Natural gas and Green Molecules® are essential to the energy expansion. Renewables and nuclear will be critical to the long-term energy mix, but they cannot scale fast enough on their own to meet the near-term demand surge. Natural gas-fired generation remains the most rapidly deployable, reliable source of new baseload capacity. On-site gas turbines, microturbines, engines, fuel cells, and behind-the-meter modular gas solutions are already being deployed at data centers as a practical response to grid constraints. At the same time, innovations in Green Molecules®, from renewable natural gas to carbon capture, are creating pathways to decarbonize gas-powered infrastructure without sacrificing reliability or speed. This is the core of ECV’s investment focus.
Cost socialization must end, but cost clarity must come first. The principle that data centers should pay their own way is correct and rapidly becoming consensus.
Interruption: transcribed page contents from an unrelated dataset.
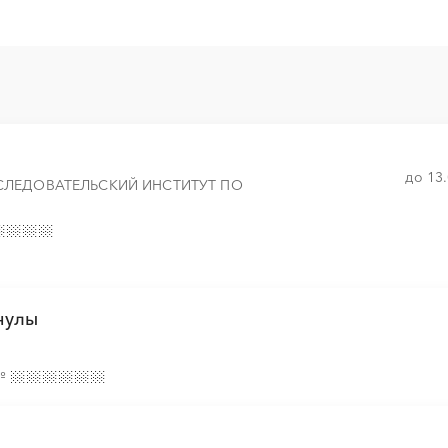
░
░
░
░
░
░
░
░
░
░
░
░
░
░
░
░
░
░
░
░
░
░
░
░
░
░
░
░
░
░
░
░
░
░
░
до 13
СЛЕДОВАТЕЛЬСКИЙ ИНСТИТУТ ПО
░
░
░
░
░
░
░
░
░
░
░
░
░
░
░
нулы
░
░
░
░
░
░
░
░
░
░
░
░
░
░
░
№
░
░
░
░
░
░
░
░
░
░
░
░
░
░
░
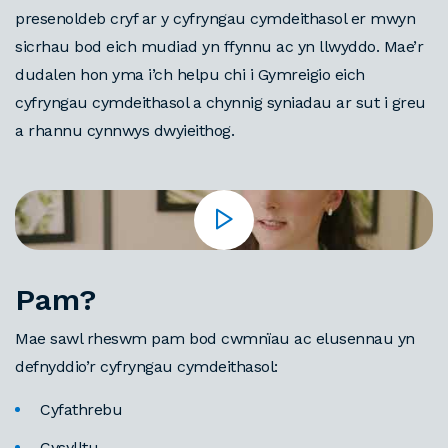
presenoldeb cryf ar y cyfryngau cymdeithasol er mwyn
sicrhau bod eich mudiad yn ffynnu ac yn llwyddo.
Mae’r
dudalen hon yma i’ch helpu chi i Gymreigio eich
cyfryngau cymdeithasol a chynnig syniadau ar sut i greu
a rhannu cynnwys dwyieithog.
Pam?
Mae sawl rheswm pam bod cwmnïau ac elusennau yn
defnyddio’r cyfryngau cymdeithasol:
Cyfathrebu
Cysylltu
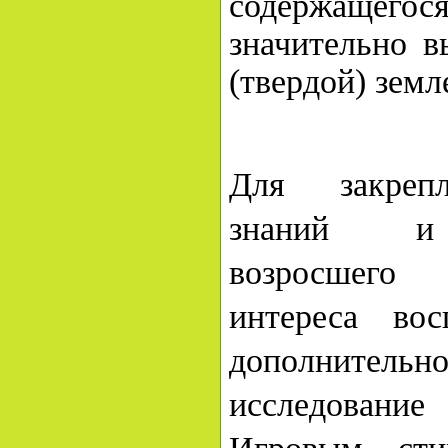
содержащ
значительно в
(твердой) земл
Для закреп
знаний и 
возросшего
интереса вос
дополнительно
исследовани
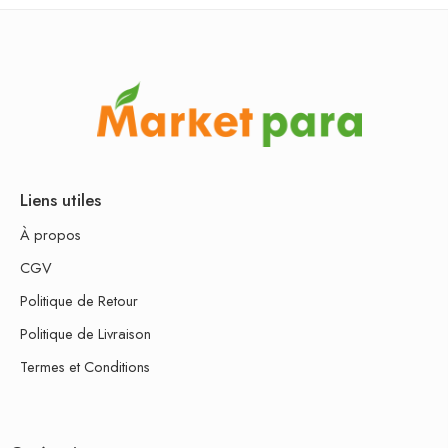
Liens utiles
À propos
CGV
Politique de Retour
Politique de Livraison
Termes et Conditions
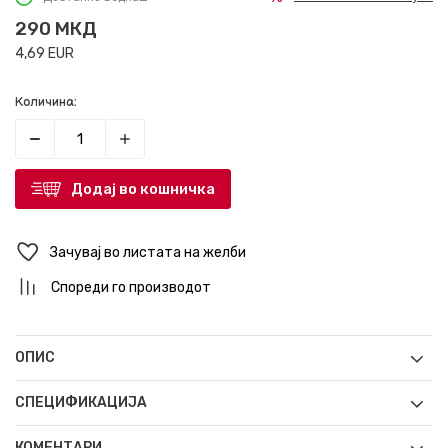
290
МКД
4,69
EUR
Количина:
Додај во кошничка
Зачувај во листата на желби
Спореди го производот
ОПИС
СПЕЦИФИКАЦИЈА
КОМЕНТАРИ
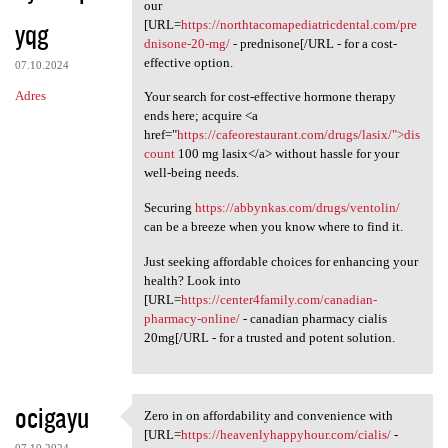
Need to enhance your
our
yqg
[URL=
https://northtacomapediatricdental.com/pre
dnisone-20-mg/
- prednisone[/URL - for a cost-
effective option.
07.10.2024
Adres
Your search for cost-effective hormone therapy
ends here; acquire <a
href="
https://cafeorestaurant.com/drugs/lasix/">dis
count
100 mg lasix</a> without hassle for your
well-being needs.
Securing
https://abbynkas.com/drugs/ventolin/
can be a breeze when you know where to find it.
Just seeking affordable choices for enhancing your
health? Look into
[URL=
https://center4family.com/canadian-
pharmacy-online/
- canadian pharmacy cialis
20mg[/URL - for a trusted and potent solution.
ocigayu
Zero in on affordability and convenience with
Zero in on affordability and
[URL=
https://heavenlyhappyhour.com/cialis/
-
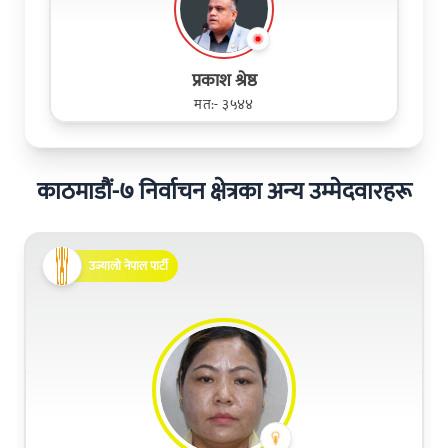
प्रकाश श्रेष्ठ
मत:- ३५४४
काठमाडौं-७ निर्वाचन क्षेत्रका अन्य उम्मेदवारहरू
उज्यालो नेपाल पार्टी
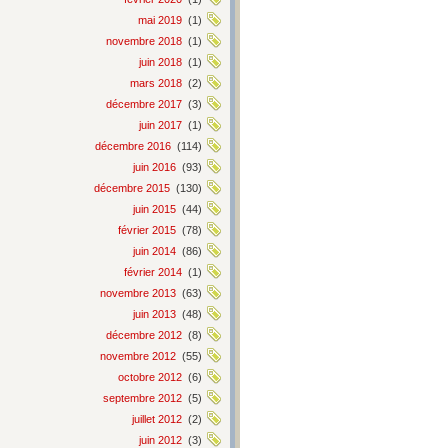
mai 2019
(1)
novembre 2018
(1)
juin 2018
(1)
mars 2018
(2)
décembre 2017
(3)
juin 2017
(1)
décembre 2016
(114)
juin 2016
(93)
décembre 2015
(130)
juin 2015
(44)
février 2015
(78)
juin 2014
(86)
février 2014
(1)
novembre 2013
(63)
juin 2013
(48)
décembre 2012
(8)
novembre 2012
(55)
octobre 2012
(6)
septembre 2012
(5)
juillet 2012
(2)
juin 2012
(3)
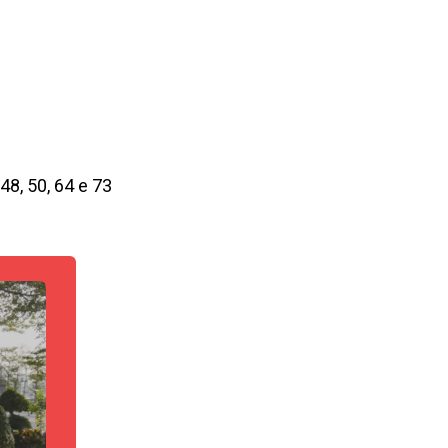
 48, 50, 64 e 73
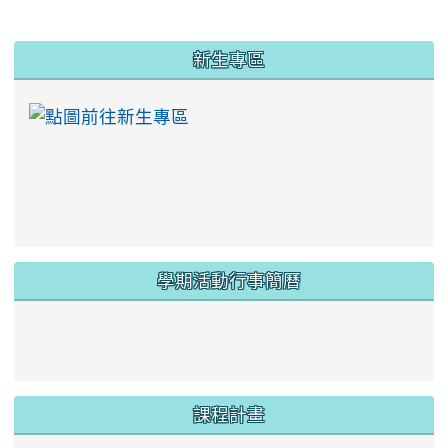
:::
新生專區
link to https://ww
學期活動行事簡曆
link to https://www.twes.tyc.edu.tw/upload
link to https://www.twes.tyc.edu.tw/uploa
課程計畫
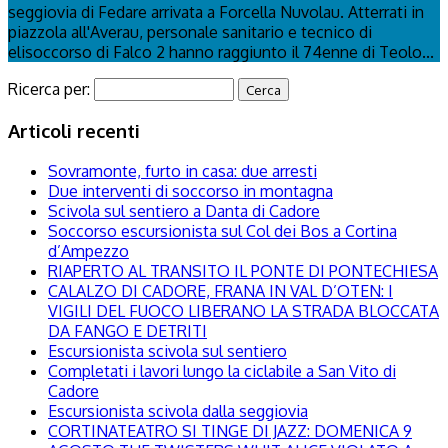
seggiovia di Fedare arrivata a Forcella Nuvolau. Atterrati in
piazzola all'Averau, personale sanitario e tecnico di
elisoccorso di Falco 2 hanno raggiunto il 74enne di Teolo...
Ricerca per:
Articoli recenti
Sovramonte, furto in casa: due arresti
Due interventi di soccorso in montagna
Scivola sul sentiero a Danta di Cadore
Soccorso escursionista sul Col dei Bos a Cortina
d’Ampezzo
RIAPERTO AL TRANSITO IL PONTE DI PONTECHIESA
CALALZO DI CADORE, FRANA IN VAL D’OTEN: I
VIGILI DEL FUOCO LIBERANO LA STRADA BLOCCATA
DA FANGO E DETRITI
Escursionista scivola sul sentiero
Completati i lavori lungo la ciclabile a San Vito di
Cadore
Escursionista scivola dalla seggiovia
CORTINATEATRO SI TINGE DI JAZZ: DOMENICA 9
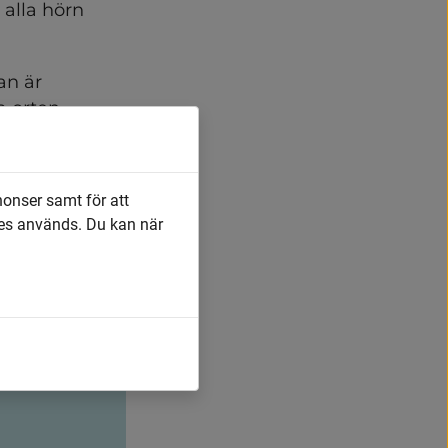
alla hörn 
n är 
 orten 
Länk till annan webbplats, öppnas i nytt fönster
, som 
nonser samt för att
es används. Du kan när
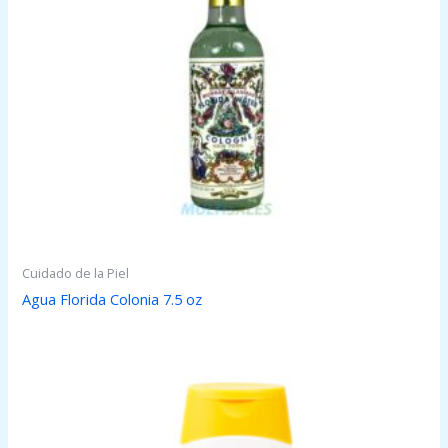
Cuidado de la Piel
Agua Florida Colonia 7.5 oz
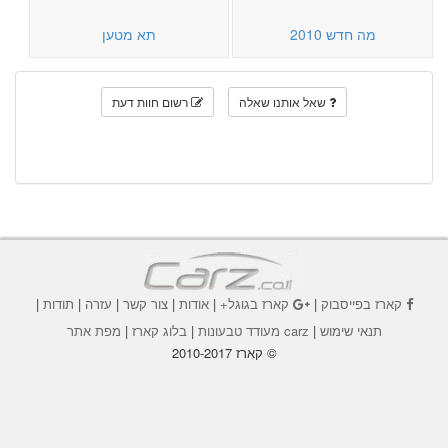
מה חדש 2010
תא מטען
שאל אותנו שאלה
רשום חוות דעת
קארז בפייסבוק
|
קארז בגוגל+
|
אודות
|
צור קשר
|
עזרה
|
תודות
|
תנאי שימוש
|
carz מעודד טבעונות
|
בלוג קארז
|
מפת אתר
© קארז 2010-2017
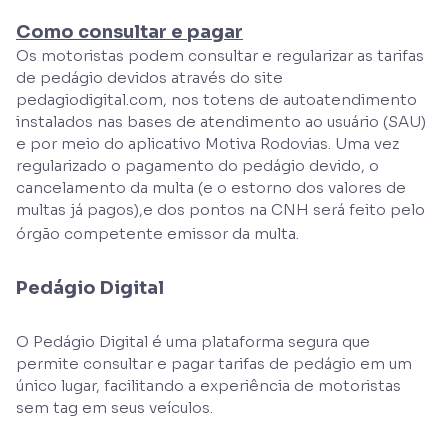
Como consultar e pagar
Os motoristas podem consultar e regularizar as tarifas
de pedágio devidos através do site
pedagiodigital.com, nos totens de autoatendimento
instalados nas bases de atendimento ao usuário (SAU)
e por meio do aplicativo Motiva Rodovias. Uma vez
regularizado o pagamento do pedágio devido, o
cancelamento da multa (e o estorno dos valores de
multas já pagos),e dos pontos na CNH será feito pelo
órgão competente emissor da multa.
Pedágio Digital
O Pedágio Digital é uma plataforma segura que
permite consultar e pagar tarifas de pedágio em um
único lugar, facilitando a experiência de motoristas
sem tag em seus veículos.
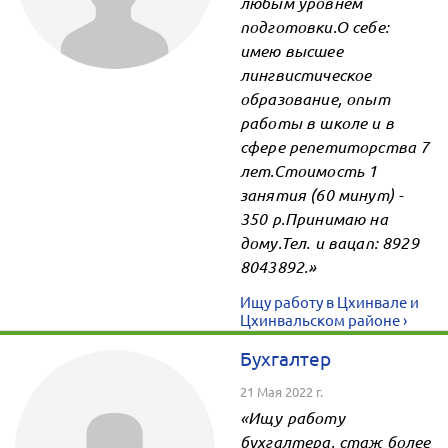
любым уровнем
подготовки.О себе:
имею высшее
лингвистическое
образование, опыт
работы в школе и в
сфере репетиторства 7
лет.Стоимость 1
занятия (60 минут) -
350 р.Принимаю на
дому.Тел. и вацап: 8929
8043892.»
Ищу работу в Цхинвале и
Цхинвальском районе ›
Бухгалтер
21 Мая 2022 г.
«Ищу работу
бухгалтера, стаж более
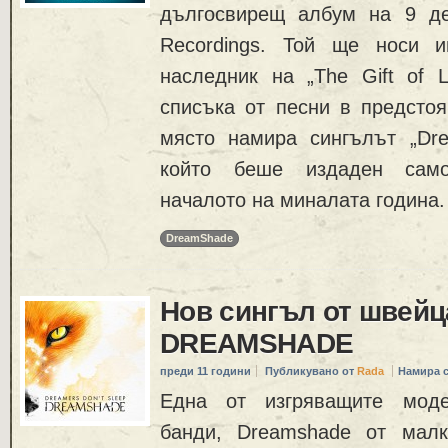
дългосвирещ албум на 9 де
Recordings. Той ще носи и
наследник на „The Gift of L
списъка от песни в предстоя
място намира сингълът „Drea
който беше издаден сам
началото на миналата година.
DreamShade
Нов сингъл от швейц
DREAMSHADE
преди 11 години
Публикувано от
Rada
Намира 
Една от изгряващите мод
банди, Dreamshade от малк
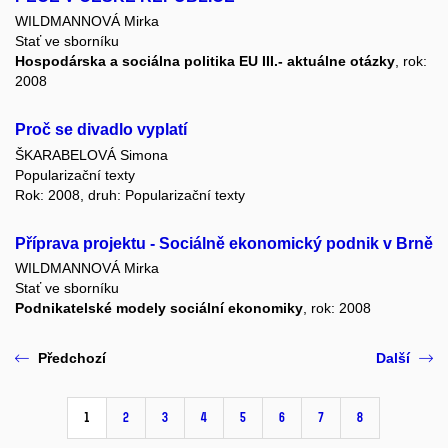
WILDMANNOVÁ Mirka
Stať ve sborníku
Hospodárska a sociálna politika EU III.- aktuálne otázky
, rok:
2008
Proč se divadlo vyplatí
ŠKARABELOVÁ Simona
Popularizační texty
Rok: 2008, druh: Popularizační texty
Příprava projektu - Sociálně ekonomický podnik v Brně
WILDMANNOVÁ Mirka
Stať ve sborníku
Podnikatelské modely sociální ekonomiky
, rok: 2008
Předchozí
Další
1
2
3
4
5
6
7
8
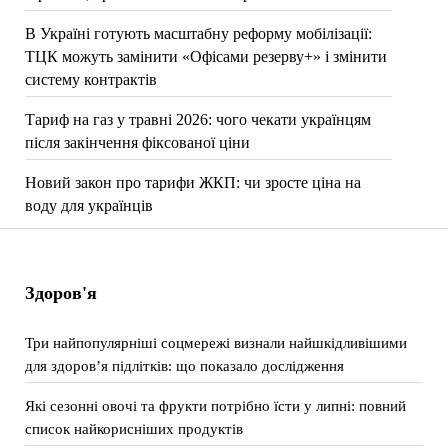
В Україні готують масштабну реформу мобілізації:
ТЦК можуть замінити «Офісами резерву+» і змінити
систему контрактів
Тариф на газ у травні 2026: чого чекати українцям
після закінчення фіксованої ціни
Новий закон про тарифи ЖКП: чи зросте ціна на
воду для українців
Здоров'я
Три найпопулярніші соцмережі визнали найшкідливішими
для здоров’я підлітків: що показало дослідження
Які сезонні овочі та фрукти потрібно їсти у липні: повний
список найкорисніших продуктів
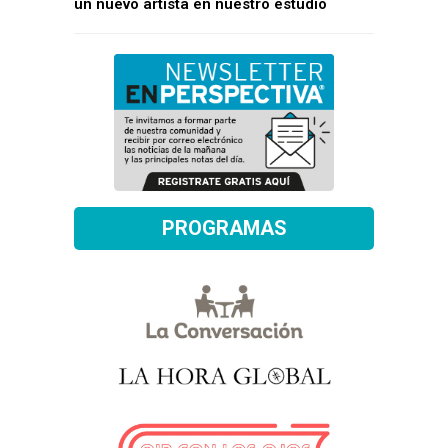
un nuevo artista en nuestro estudio
PROGRAMAS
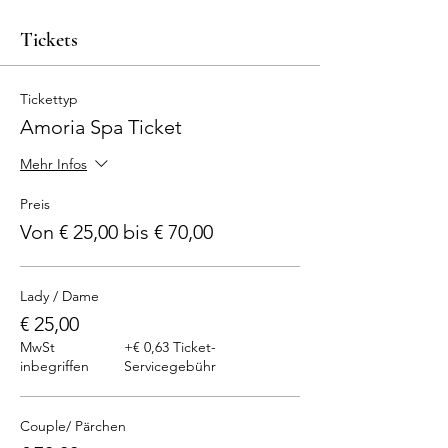
Tickets
Tickettyp
Amoria Spa Ticket
Mehr Infos
Preis
Von € 25,00 bis € 70,00
Lady / Dame
€ 25,00
MwSt
+€ 0,63 Ticket-
inbegriffen
Servicegebühr
Couple/ Pärchen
But operationalizing it requires more than voluntary corporate pledges. It requires rate design reform, special large-load tariffs, and clear rules for cost allocation that are enforceable by state utility commissions. The patchwork of 300+ state bills currently in play is evidence that no one has yet found the right framework. Getting this wrong, by either over-burdening consumers or over-deterring investment, carries enormous economic consequences.
Speed matters more than perfection. The pace of data center buildout is outrunning the pace of regulatory adaptation. By the time moratoriums are enacted, the projects they target may already be in the ground. By the time FERC completes its rulemaking, the market will have moved. This creates a risk: communities feel unprotected, so they demand blunt instruments like moratoriums; the industry feels threatened, so it seeks pre-emption; and the result is a fragmented landscape where neither side gets what it needs. The best antidote is proactive engagement, from the industry, from utilities, and from policymakers, that creates clear, predictable rules of the road before the next wave of projects arrives. Federal efforts to streamline permitting and the Ratepayer Protection Pledge are both steps in the right direction.
The companies that get community engagement right will win. The moratorium movement is, at its core, a failure of process, not a rejection of progress. Communities are not opposed to economic development. They are opposed to having trillion-dollar companies extract value from their land, water, and power systems without meaningful local benefit. The hyperscalers that invest early in genuine community partnerships, transparent benefit-sharing, and workforce development will find willing hosts. Those that rely on corporate lobbying and payment-in-lieu-of-taxes schemes will face continued resistance. Microsoft’s experience in Wisconsin, where initial enthusiasm turned to opposition in the span of months, is instructive. The window for social license is smaller than anyone expected.
The energy expansion is coming. It is both inevitable and essential. But it will not happen on autopilot. The path forward requires balancing competing priorities: speed versus sustainability, national competitiveness versus local affordability, corporate ambition versus community consent. It requires a grid that can grow fast enough, a policy framework that can adapt fast enough, and an energy system that can deliver clean, reliable, cost-effective power at a scale we have never attempted before.
That is the challenge Green Molecules® were designed to address.